Arthur emphasizes that the paper uses the three-hour time difference between Los Angeles and the east coast to its advantage. He monitors the web sites of other major papers, and if a story breaks, “we might give it a run” and see if they can get it before deadline. The first edition of the front page goes to bed at 10:45 p.m., with sports finishing up at 11:00. Even after that, there is still the option of updating the paper around midnight. (Arthur noted that the day before, a big story out of Iraq had broken late, and the paper had been able to revise its lead article to include the information, and insert a color photo inside, for about 40 percent of its print run.)

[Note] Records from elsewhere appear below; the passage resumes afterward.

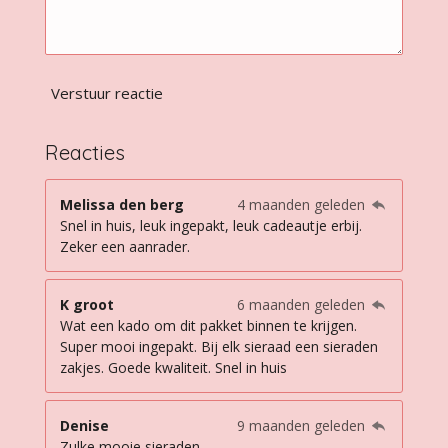
Verstuur reactie
Reacties
Melissa den berg
4 maanden geleden
Snel in huis, leuk ingepakt, leuk cadeautje erbij.
Zeker een aanrader.
K groot
6 maanden geleden
Wat een kado om dit pakket binnen te krijgen.
Super mooi ingepakt. Bij elk sieraad een sieraden
zakjes. Goede kwaliteit. Snel in huis
Denise
9 maanden geleden
Zulke mooie sieraden.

What’s wrong with this picture? In the age of the internet, the notion of page one is, to a certain extent, an anachronism. The Times’ web presence, while an extension of the paper in tone and content, stands outside of the strictures imposed by page one. For example, the paper had posted five of the pieces it would run on page one to its web site by 8:30 p.m., whereas print readers would not see them until morning. Mike Young, head of the paper’s online news desk, told me that the web site lines up almost completely with page one by the time the paper hits newsstands, but that “paper is still the benchmark.”


And it is the web version, rather than print, that is the national presence of the paper. While the paper circulates a small national edition, Young said that 70 percent of the web site’s readership comes from outside the five-county Los Angeles metro area.


The difference, says Wolinksy, is that in print “it feels like you’re setting the agenda” for readers. “We try to capture a day, say, here’s what’s really important,” he says. “We’re creating a small bit of history on the run.”


Corrections: The above post has been changed to correctly note that the Times headquarters was bombed in 1910, and delete an in correct reference to that building as the first headquarters of the Times (it was the second). It has also been corrected to reflect the fact that the current building combines four different structures into a single building.